Discussion closed by a participant
- If all they did was comment, or closed against their expressed opinion, move on.
- If the close would have been the same if they had not participated previously, the most we'll do is award them a minor clue adjustment.
- Explain not only that they participated, but how that caused the close to be different than it should have been based on policy, guidelines, and the consensus of the discussion.
Discussion closed by a non-admin
- If they were an admin at the time, they were an admin.
- If not, note that they weren't an admin and explain why the close was different than it should have been based on policy, guidelines, and the consensus of the discussion.
Page deleted in a mass-nomination that needs individual discussion
- Mass nominations are hard to do well. If you make a plausible case that the page had individual reasons for keeping (in accordance with Wikipedia policies and guidelines) that weren't addressed by the group discussion, the regulars are likely to relist for individual consideration, be prepared to defend the article in a new deletion discussion.
Page deleted, but there were big numbers associated
- Google hits, alexa rank, downloads, community members, forum posts, etc... are not evidence that we can use to write an encyclopedia article. This sort of evidence will be ignored.
- The topic is all over the blogosphere. Blogs and forums are not reliable sources. If you can wade through all that stuff and find some reliable sources that are new information, please tell us about the reliable sources. Being in the blogosphere can make the job of testing for reliable sources harder, and if you do extra digging and find reliable sources that were missed, you may have a case.
New information available
Either sources newly published since the discussion, or facts/sources both not mentioned in the discussion and not in the deleted page.
- Evaluate whether the new information addresses the concerns/problems in the deletion discussion.
- If the information has been published since the discussion and the page isn't protected, we recommend just writing a new article. If you don't have a copy of the old and write an article meeting current standards, it is unlikely to be deleted as a recreation. For even better success, mention the old discussion on the talk page and explain the new information.
- If it is speedily redeleted, and talking to the deleting admin does not help, focus the deletion review on the new information, just as if the page had been protected deleted.
Image deleted as orphaned fair use
- Tell us where it will be used and what the fair use claim is for that specific usage.
Page creator/main editors not notified of discussion
- Deletion review has only very rarely overturned a close on this basis.
- Instead say what evidence not available in the article or discussion you would have presented in the discussion, as if it was new information above.
- It is often more useful and efficient to write a new article, possibly at a sub-page, than to challenge the last deletion.

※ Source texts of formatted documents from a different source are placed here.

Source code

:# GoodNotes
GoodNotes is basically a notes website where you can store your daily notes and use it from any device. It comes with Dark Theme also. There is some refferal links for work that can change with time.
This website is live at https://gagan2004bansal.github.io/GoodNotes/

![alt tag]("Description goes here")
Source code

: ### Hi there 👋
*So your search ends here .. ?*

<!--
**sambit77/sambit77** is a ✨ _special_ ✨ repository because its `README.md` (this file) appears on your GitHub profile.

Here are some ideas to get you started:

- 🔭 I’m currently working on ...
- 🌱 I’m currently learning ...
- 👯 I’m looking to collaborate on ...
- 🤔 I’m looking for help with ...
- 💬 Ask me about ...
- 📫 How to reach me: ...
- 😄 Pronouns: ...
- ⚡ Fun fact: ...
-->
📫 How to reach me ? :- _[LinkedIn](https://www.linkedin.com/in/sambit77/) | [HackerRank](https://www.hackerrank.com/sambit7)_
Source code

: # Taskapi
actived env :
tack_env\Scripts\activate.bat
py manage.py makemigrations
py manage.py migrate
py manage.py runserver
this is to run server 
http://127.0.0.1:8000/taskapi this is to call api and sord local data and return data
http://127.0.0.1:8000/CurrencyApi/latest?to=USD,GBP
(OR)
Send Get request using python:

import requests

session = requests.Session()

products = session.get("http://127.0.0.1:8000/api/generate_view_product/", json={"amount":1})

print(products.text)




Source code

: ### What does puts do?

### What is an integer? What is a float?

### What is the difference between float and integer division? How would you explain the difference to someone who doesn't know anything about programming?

- Start with the deleting admin. Also tell them about the review after it opens.
- Be civil.
- Argue from policies and guidelines.
- Where possible, link to sources. If not possible, give full citations. Reliable and independent sources with non-trivial coverage of the topic are normally the most successful arguments.
- Only about 1 in 3 contentious reviews (those not settled amicably with the deleting admin or cases of PROD) result in an undeletion, and at least 1 in 5 undeletions is deleted again (usually via AFD) fairly quickly. Don't think of a deletion review request as a guarantee that the article will come back, or that it will stay on Wikipedia if it does come back.